Harvey Dunn

HARVEY DUNN
(1884-1952)
Harvey Dunn was a large man with a powerful presence. He was a humorous talker, who knew what he liked and what he disliked. If some found him a bit brusque and rather direct, he also had a romantic and gentle side. Born on a homestead near Manchester, Dakota Territory in 1884, Dunn traveled widely in his life, but his heart never left the Dakota prairie.
At the age of eighteen he enrolled at South Dakota Agricultural College in Brookings. There his art teacher, Miss Ada Caldwell recognized his ability and urged him to attend the Chicago Institute of Art, where he studied for two years. Dunn went on to study in Wilmington, Delaware under the foremost illustrator in America at the time, Howard Pyle. Dunn said of his teacher, 'He made me unafraid to be dramatic.'
Artist and Teacher.
Dunn went on to co-found the Leonia School of Illustration where he taught and stressed the 'majesty of simple things' to his students. During World War I, he and a small group of artists and illustrators were sent to the battlefields of France to illustrate the realities of war for the military, producing pictures for publication and for public relations efforts. After the war, many of Dunns illustrations were featured on the cover of The American Legion Monthly.

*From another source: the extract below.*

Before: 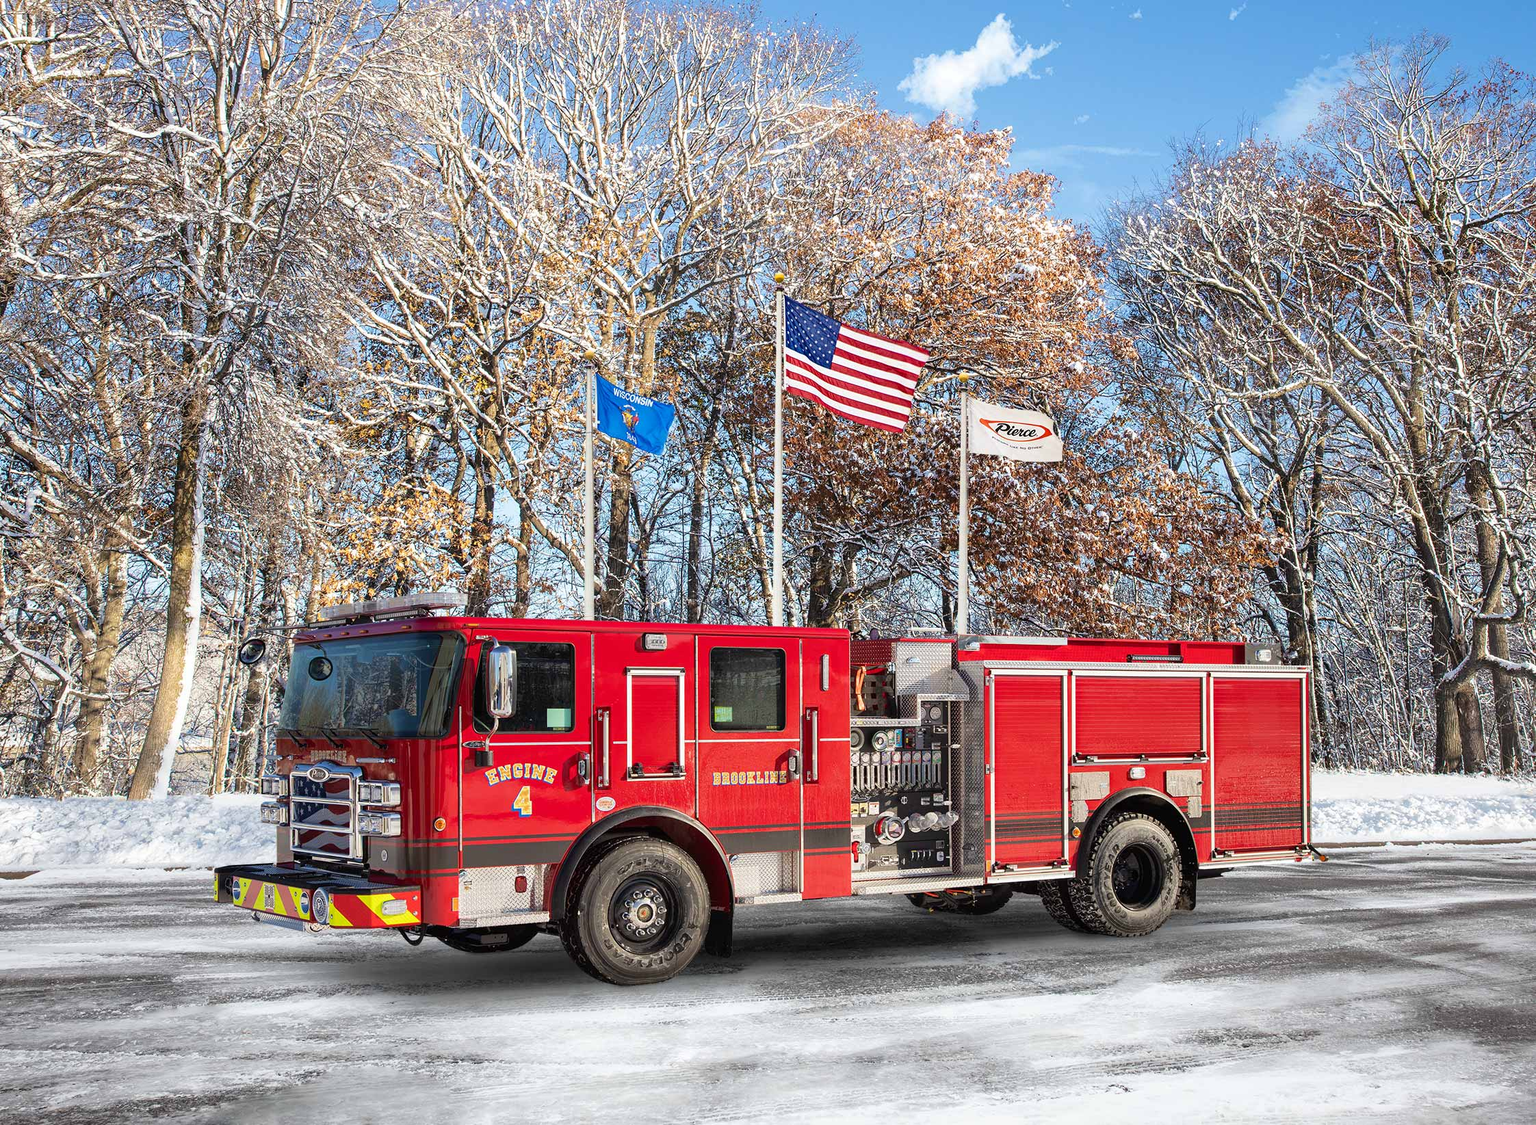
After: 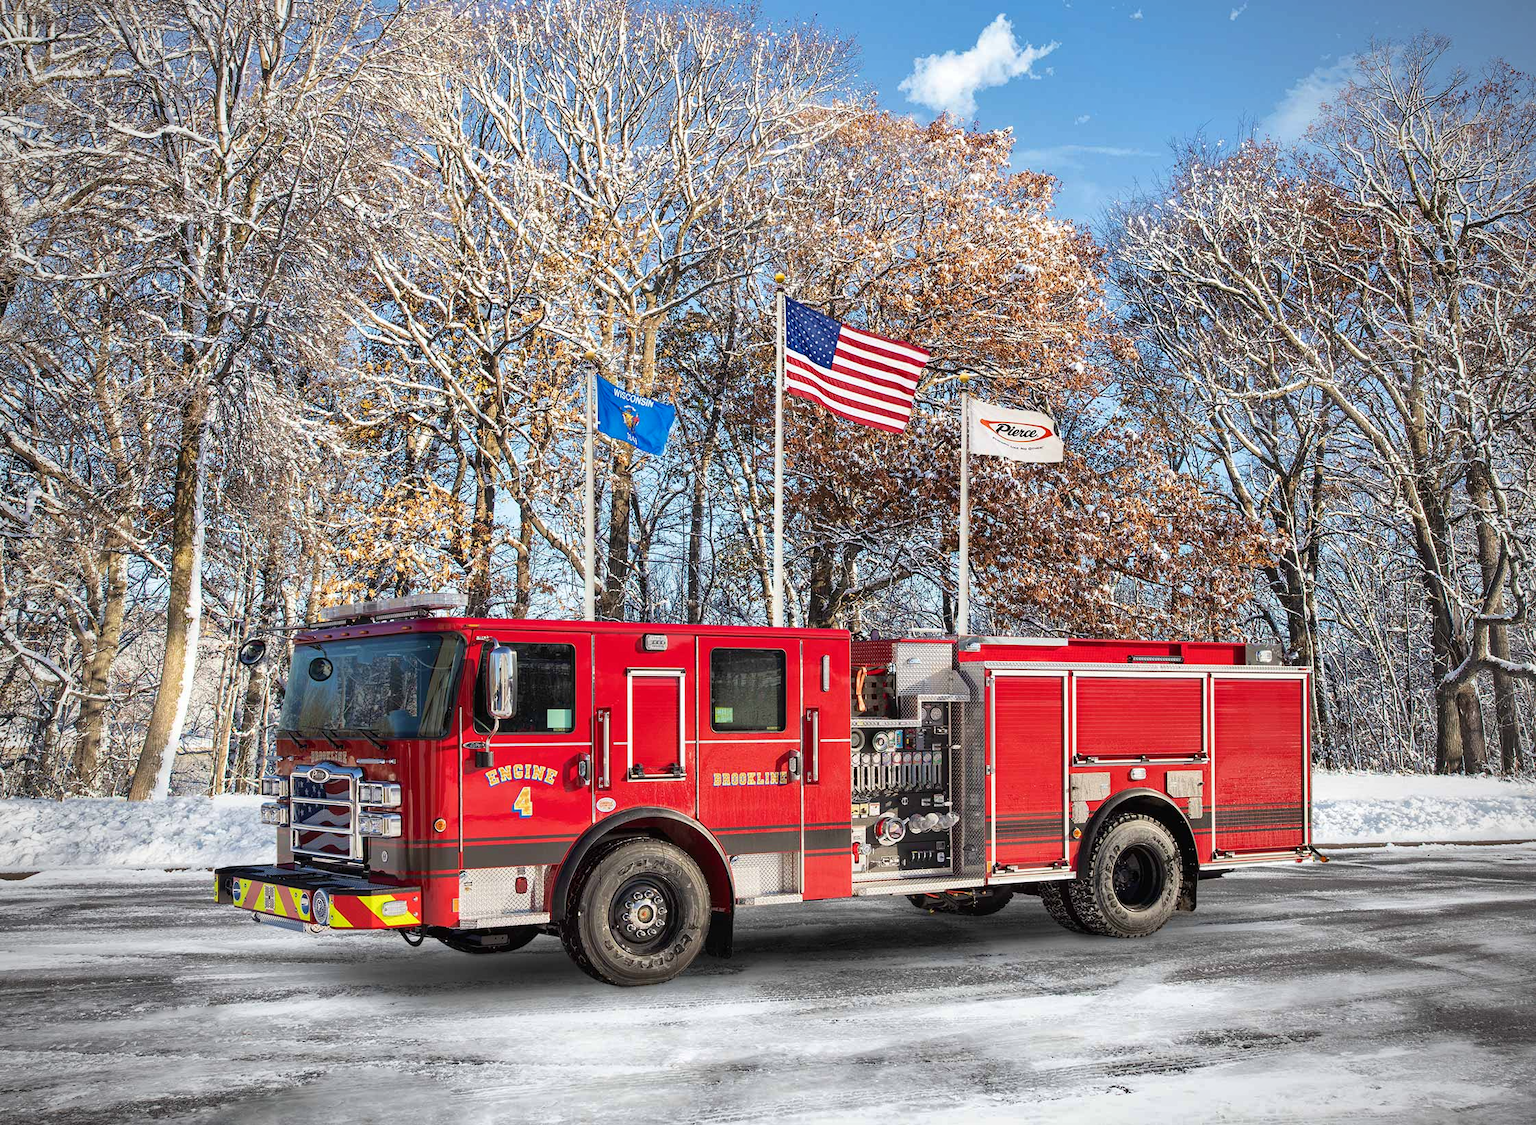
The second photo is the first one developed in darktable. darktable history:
vignetting: fall-off radius 60.99%
shadows and highlights: soften with gaussian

Dunn became known as an illustrator for well-known magazines, Cosmopolitan, Harpers, Scribner's, Saturday Evening Post and others such as Colliers. While he never again lived in his home state, Dunn made frequent trips to South Dakota. He stayed with his sister near Manchester where he sketched the prairie with pastels. The men and women of Dunns prairie paintings 'symbolize the American pioneer spirit: the courage to live each day, the cheerful endurance of hardship and privation, and a hope for a better world tomorrow.' Many of Harvey Dunns paintings are also on exhibit at the Smithsonian Institute and at the South Dakota Art Museum.